I never really cared about your zodiac and lunar signs,
I never paid attention to the solar action shooting by,
You'd wonder if it's magic plans or broken scrap that flew the skies,
You were psychedelic dresses, I was only wrapped in suit and tie,
It never blew my mind until I finally gave your truth a try,
I glimpsed the puzzle pieces in the time before the moon would rise,
A tapestry on galaxies, depicting myths, and human lies,
I guess you proved me wrong again, I was quick to scrutinize.

Now, I'm studying the subjects and sitting in observatories,
Thinking back to when I'd write them off before I heard the stories,
Earth is boring now you're gone, I hope you're up there yearning for me,
Every star's a soul, I'd see you but there's nothing worse than stormy
Nights and light pollution, it's a blinding kind of nuisance,
I'd be admiring your fusion but the sky has turned translucent,
But still I'm plotting charts of stars, I'm always making observations,
Waiting for the day I get to see your face in constellations.

I wanna chase you forever, whether heaven or hell, I'll go,
Can't let you float away, I'll take a world tour with my telescope,
The way I speed through hemispheres, this night will be the death of me,
But otherwise I'd only see you half the year, you're my Persephone,
I'll trek from Arctic harbors, give binoculars to polar bears,
Shiver in my igloo, hands together, say a hopeful prayer,
And no, I won't be lonely there, your soul will be a solar flare,
You'll whisper an aurora, northern lights to let me know you care.

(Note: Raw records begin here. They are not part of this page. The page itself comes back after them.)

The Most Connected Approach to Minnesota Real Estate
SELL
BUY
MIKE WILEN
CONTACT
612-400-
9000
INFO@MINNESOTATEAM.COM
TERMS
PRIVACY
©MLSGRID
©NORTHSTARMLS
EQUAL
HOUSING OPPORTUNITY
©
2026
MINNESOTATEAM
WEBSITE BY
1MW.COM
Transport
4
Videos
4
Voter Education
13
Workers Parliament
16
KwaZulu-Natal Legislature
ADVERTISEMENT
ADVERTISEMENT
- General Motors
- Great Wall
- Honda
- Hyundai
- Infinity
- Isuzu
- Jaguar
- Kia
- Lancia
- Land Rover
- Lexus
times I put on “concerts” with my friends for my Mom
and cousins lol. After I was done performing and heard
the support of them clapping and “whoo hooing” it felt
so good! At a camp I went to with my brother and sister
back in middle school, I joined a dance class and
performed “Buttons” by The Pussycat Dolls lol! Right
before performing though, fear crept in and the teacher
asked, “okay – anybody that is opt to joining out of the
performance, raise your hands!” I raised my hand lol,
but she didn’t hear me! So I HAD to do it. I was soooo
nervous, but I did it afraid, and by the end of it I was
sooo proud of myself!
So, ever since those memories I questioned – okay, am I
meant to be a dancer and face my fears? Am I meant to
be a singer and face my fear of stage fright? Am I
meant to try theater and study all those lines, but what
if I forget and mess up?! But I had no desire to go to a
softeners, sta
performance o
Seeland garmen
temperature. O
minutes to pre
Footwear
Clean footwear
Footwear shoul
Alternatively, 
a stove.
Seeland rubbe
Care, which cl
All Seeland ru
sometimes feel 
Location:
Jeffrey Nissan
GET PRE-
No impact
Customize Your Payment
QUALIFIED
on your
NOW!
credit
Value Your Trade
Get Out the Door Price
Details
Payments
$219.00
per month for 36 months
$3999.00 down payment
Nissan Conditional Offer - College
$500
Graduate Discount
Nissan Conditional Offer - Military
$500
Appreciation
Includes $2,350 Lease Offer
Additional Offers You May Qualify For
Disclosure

I'll whistle Canis Major and Minor, and let Orion guide me,
I'm quite unlikely to quit, what kind of guy would I be?
To search the Seven Sisters for an eighth and get inside their psyche?
I'll question Cassiopeia, Cygnus, and Pisces nicely,
Ask if they've seen something fishy, and then I'll talk to Taurus,
An orbit tourist, I'm daunted without the gall to forfeit,
So if you're gone, then I'm glad that this was all you taught me,
I live each day for the night and just endure the morning.
TW Nov 2018
I am a writer who hates whiskey.

I feel that I should love it like a writer's only friend,
Like I should sip it from a glass while I scribe with broken pens,
Like I should clink the ice against the sides and swirl it, deep in thought,
And take it neat and raw, in admiration of its steely course.
It should lubricate the mind and guide the flow of words to page,
And since a nervous age I've yearned to say I love the way it burns and maims,
And maybe on a certain day, I'll glug it without choking, breathless,
But for now it hurts my brain to even think about its... smokey wetness.

I've idolized an archetype, a writer with a harmful life,
Sit alone in bars at night, lament the fact that art is strife,
But recently I'm thinking more, and honestly, this can't be right,
I love the pen and paper, and I love the fact it's hard to write.
It's the way that I've romanticized it, fantasized and glamorized it,
Like I could just forget about a novel, let Jack Daniel's write it,
While I sat and focused on my magnum opus, penning parts of it in prose,
I viewed my present like it's hindsight, through glasses tinted rose.